2 % de l’énergie produite dans le monde en 2018, selon l'Agence internationale de l'énergie. Voilà ce que représente l’énergie solaire, générée par l’intermédiaire de panneaux photovoltaïques.

Samy Engelstein.

C’est d’ailleurs à cette deuxième catégorie, celle des panneaux solaires, que nous allons nous intéresser. Samy Engelstein, responsable solaire photovoltaïque au Syndicat des énergies renouvelables fait le point avec nous sur la situation de la France dans ce domaine.

Aujourd’hui, que représente l’électricité solaire dans la production française ?

Sa part est assez modeste, environ 2 %. Une accélération s’est faite avec les installations à partir de 2006. Les tarifs d’achat très incitatifs ont attiré beaucoup de nouveaux acteurs mais ont entraîné la création d’une bulle. Pour y mettre fin le gouvernement Fillon a décrété un moratoire fin 2010, qui a mis un coup d’arrêt à la filière et laissé beaucoup de professionnels sur le carreau. Pour faire simple, le nombre d’emplois dans la filière a été divisé par cinq. Ça reste un souvenir douloureux pour ceux encore présents. Ensuite la filière a redémarré timidement, de telle sorte que nous n’avons pas encore atteint les niveaux de puissance raccordée annuelle de 2011.

La France produisait plus d’énergie solaire en 2011 qu’aujourd’hui ?

Non, disons qu’en 2011 on était à 1,7 gigawatt raccordé par an (ce qui désigne les installations dont le contrat de raccordement est entré en vigueur dans l’année et qui peuvent donc être mises en service). Aujourd’hui c’est moins de 0,9 (862 mégawatts pour être précis).

Quels sont les objectifs de la France ?

La Programmation pluriannuelle de l’énergie PPE (publiée par le ministère de la Transition écologique et solidaire) prévoit pour 2023 de raccorder, sur l’ensemble du territoire, entre 18,2 et 20,2 GW de photovoltaïque. Actuellement nous en avons un peu plus de 9. Donc ça risque d’être assez difficile sachant qu’une révision des objectifs de la PPE est en cours. Le futur cap serait entre 35,6 et 44,5 gigawatts raccordés en 2028. Cela va nécessiter d’aller plus vite, de pouvoir déposer plus d’installations et monter des panneaux sur bâtiment plus rapidement, car il va falloir mettre les bouchées doubles pour y arriver.
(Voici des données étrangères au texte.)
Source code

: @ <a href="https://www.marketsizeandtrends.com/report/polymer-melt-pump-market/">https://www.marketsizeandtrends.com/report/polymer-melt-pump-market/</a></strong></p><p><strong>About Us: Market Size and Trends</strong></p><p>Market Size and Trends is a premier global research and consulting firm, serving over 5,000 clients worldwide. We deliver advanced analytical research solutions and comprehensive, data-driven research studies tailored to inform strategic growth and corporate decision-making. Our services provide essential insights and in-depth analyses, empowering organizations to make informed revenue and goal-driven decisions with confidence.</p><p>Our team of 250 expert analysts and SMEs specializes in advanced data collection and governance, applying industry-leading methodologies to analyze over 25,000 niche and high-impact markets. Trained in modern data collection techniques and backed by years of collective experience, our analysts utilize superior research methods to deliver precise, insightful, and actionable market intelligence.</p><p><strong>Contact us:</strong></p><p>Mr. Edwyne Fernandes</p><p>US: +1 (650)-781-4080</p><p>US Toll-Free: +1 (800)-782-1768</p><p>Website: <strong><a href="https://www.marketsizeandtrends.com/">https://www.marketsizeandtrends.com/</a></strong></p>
Est-il atteignable ? Cela paraît énorme.

Oui, cela paraît énorme, mais beaucoup d’entreprises sont en train d’embaucher. La dynamique est assez favorable et permet d’envisager cette hausse, de manière sereine c’est un peu présomptueux, mais au moins de manière optimiste. Tout le monde se met en ordre de marche. Surtout, il faut savoir qu’une centaine de projets (des centrales photovoltaïques au sol et sur plusieurs hectares) produisent en réalité deux tiers du volume, donc c’est gérable. Ce qui aurait été compliqué, c’est d’atteindre les niveaux souhaités uniquement avec des installations chez les particuliers.

D’ailleurs, ces centrales occupent-elles beaucoup de place ? C’est une crainte fréquemment formulée.

C’est assez modeste à l’échelle du territoire. Grosso modo, si on dit qu’il faut 1 à 2 hectares par mégawatt, les installations au sol prévues pour atteindre les objectifs 2028 provisoires de la PPE représenteront 30.000 à 50.000hectares. Rapportés aux 55 millions que compte la France, c’est peu.

Nous avons évoqué la situation actuelle, parlons un peu du futur. Si la France arrive à atteindre ses objectifs, que pèsera le photovoltaïque dans le mix énergétique français ?

Quelque chose comme 10 % à l’horizon 2030.